One of four US Indian children will not be raised by its parents. Only one of ten adopted or foster Indian children is raised by Indian parents.
Other sources estimate that as many as 32 percent of all Black women in the US are sterilized by the age of 30.
In the US most women are sterilized just after giving birth. They consent while heavily sedated. They are not given the 72 hours, required by US law, between consent and the operation.

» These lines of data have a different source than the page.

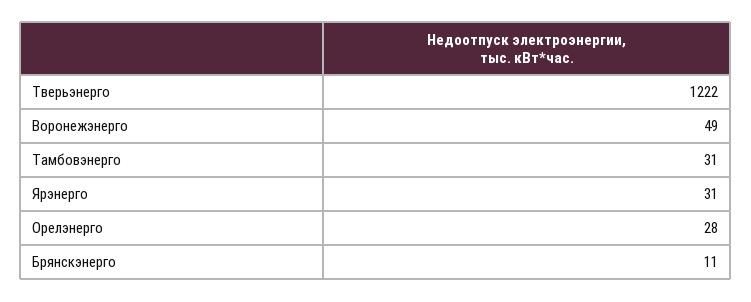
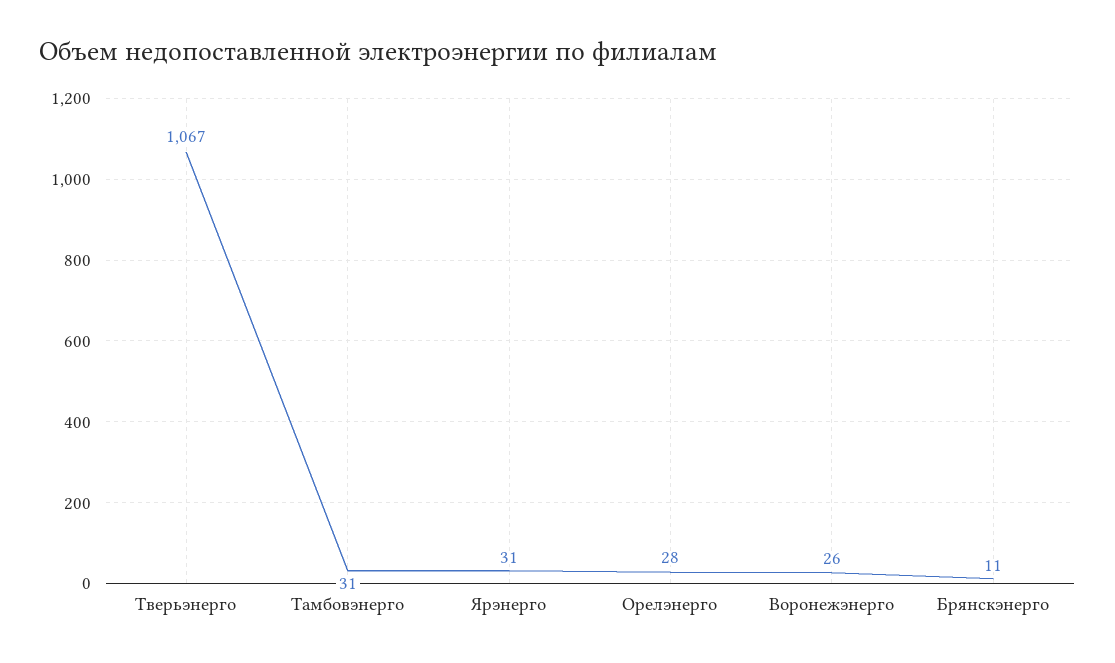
  {
-   "Тверьэнерго": 1222,
+   "Тверьэнерго": 1067,
-   "Воронежэнерго": 49,
+   "Воронежэнерго": 26,
    "Тамбовэнерго": 31,
    "Ярэнерго": 31,
    "Орелэнерго": 28,
    "Брянскэнерго": 11
  }

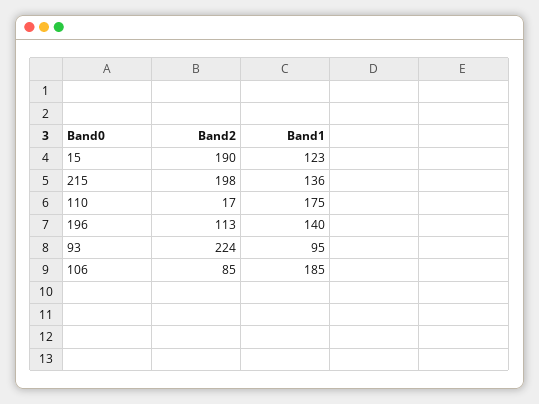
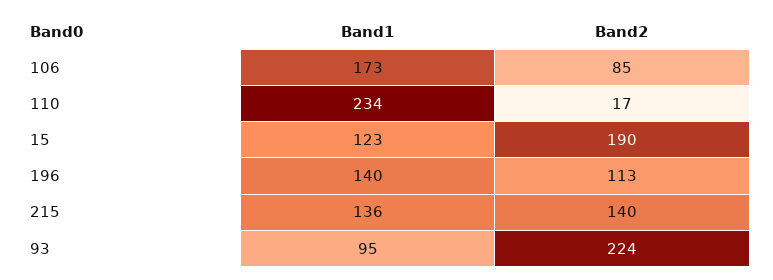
  {
    "Band2": {
      "15": 190,
-     "215": 198,
+     "215": 140,
      "110": 17,
      "196": 113,
      "93": 224,
      "106": 85
    },
    "Band1": {
      "15": 123,
      "215": 136,
-     "110": 175,
+     "110": 234,
      "196": 140,
      "93": 95,
-     "106": 185
+     "106": 173
    }
  }

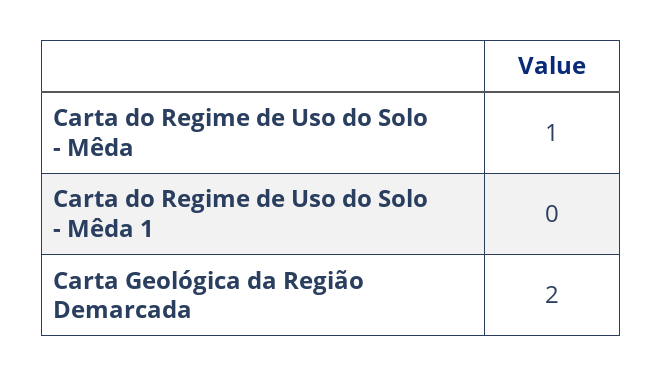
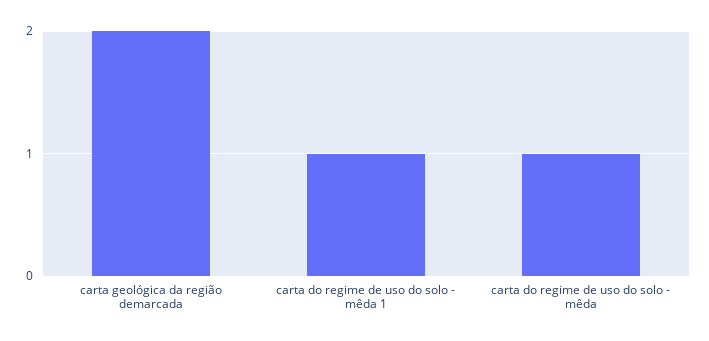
  {
    "Carta do Regime de Uso do Solo - Mêda": 1,
-   "Carta do Regime de Uso do Solo - Mêda 1": 0,
+   "Carta do Regime de Uso do Solo - Mêda 1": 1,
    "Carta Geológica da Região Demarcada": 2
  }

The Committee to End Sterilization Abuse reports that Peace Corps programs sterilized Quechua women in Bolivia without their knowledge or consent. From 1963-65 a Rockefeller Foundation grant funded the sterilization of 40,000 Colombian women. US AID funds indirectly supported the sterilization of a million Brazilian women between 1965 and 1971. Today, sterilization programs are underway in Manaus, Brazil.
SILASTIC IMPLANTATION -
This birth control device is a solid, time-release substance that is injected under the skin through a large hypodermic needle. The implant, a time-released synthetic progesterone, can make a woman infertile for periods of from three to five years. There have been no long-term animal studies of this substance. In 1980, WHO began to experiment with the drug on women in Chiang Mai Province, Thailand.